This work is especially important for regions where flood monitoring infrastructure is sparse, outdated, or damaged during disasters. In many parts of South Asia, Africa, and other flood-vulnerable regions, where river gauges are few, ground surveys are impractical during active flooding, and emergency responders have little information to guide rescue operations. Satellite-based flood mapping can provide near-real-time information for emergency responders and government agencies. This can help direct rescue operations, assess infrastructure damage, and prioritize aid distribution.
The methods developed for the Koshi River basin are designed to be transferable. With appropriate calibration, they could be adapted for flood-prone regions across Asia, Africa, and other parts of the world, or anywhere a breach, an extreme rainfall event, or a rapidly rising river threatens communities with limited warning time.
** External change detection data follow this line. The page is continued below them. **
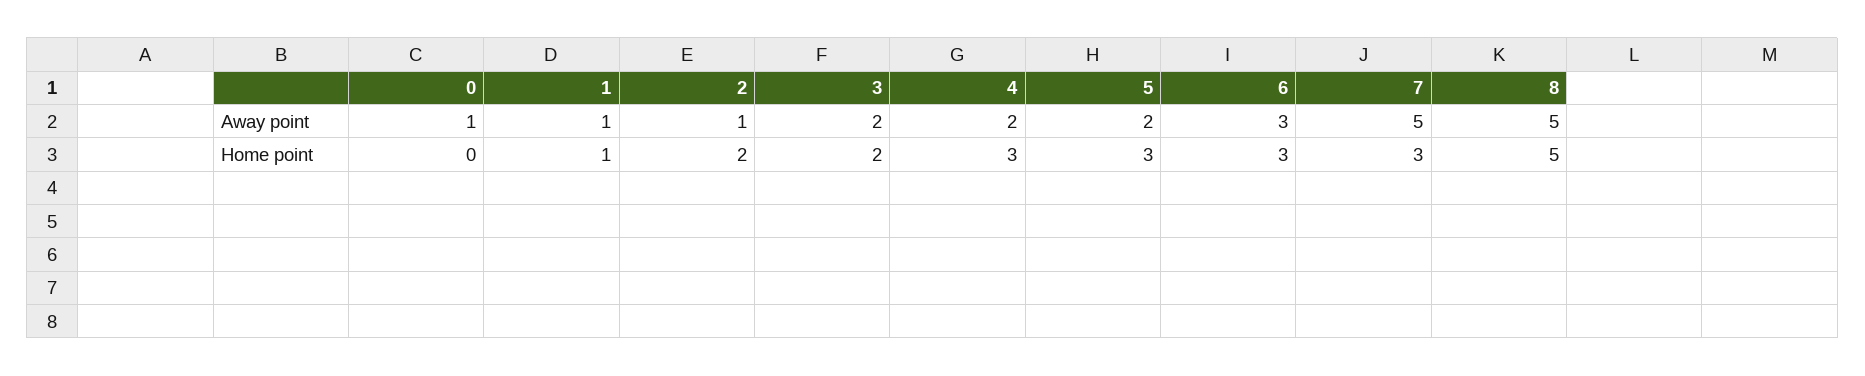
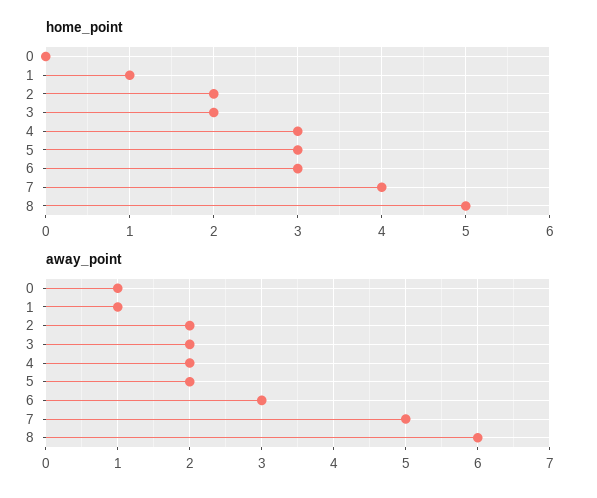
  {
    "Away point": {
      "0": 1,
      "1": 1,
-     "2": 1,
+     "2": 2,
      "3": 2,
      "4": 2,
      "5": 2,
      "6": 3,
      "7": 5,
-     "8": 5
+     "8": 6
    },
    "Home point": {
      "0": 0,
      "1": 1,
      "2": 2,
      "3": 2,
      "4": 3,
      "5": 3,
      "6": 3,
-     "7": 3,
+     "7": 4,
      "8": 5
    }
  }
The study also highlights the growing role of remote sensing technologies in disaster preparedness as climate variability increases the frequency and severity of extreme rainfall and flooding events worldwide. Infrastructure originally designed to protect communities, like the embankments along the Koshi River, was built for a hydrological baseline that is shifting. As baseline changes, tools that can rapidly assess flood extent become not just useful, but essential.
Aryal is a Climate Fellow at the UVA Environmental Institute, and this research was part of the MEGHA Climate Collaborative project, an international partnership examining the intersection of climate change, flooding, and governance in South Asia.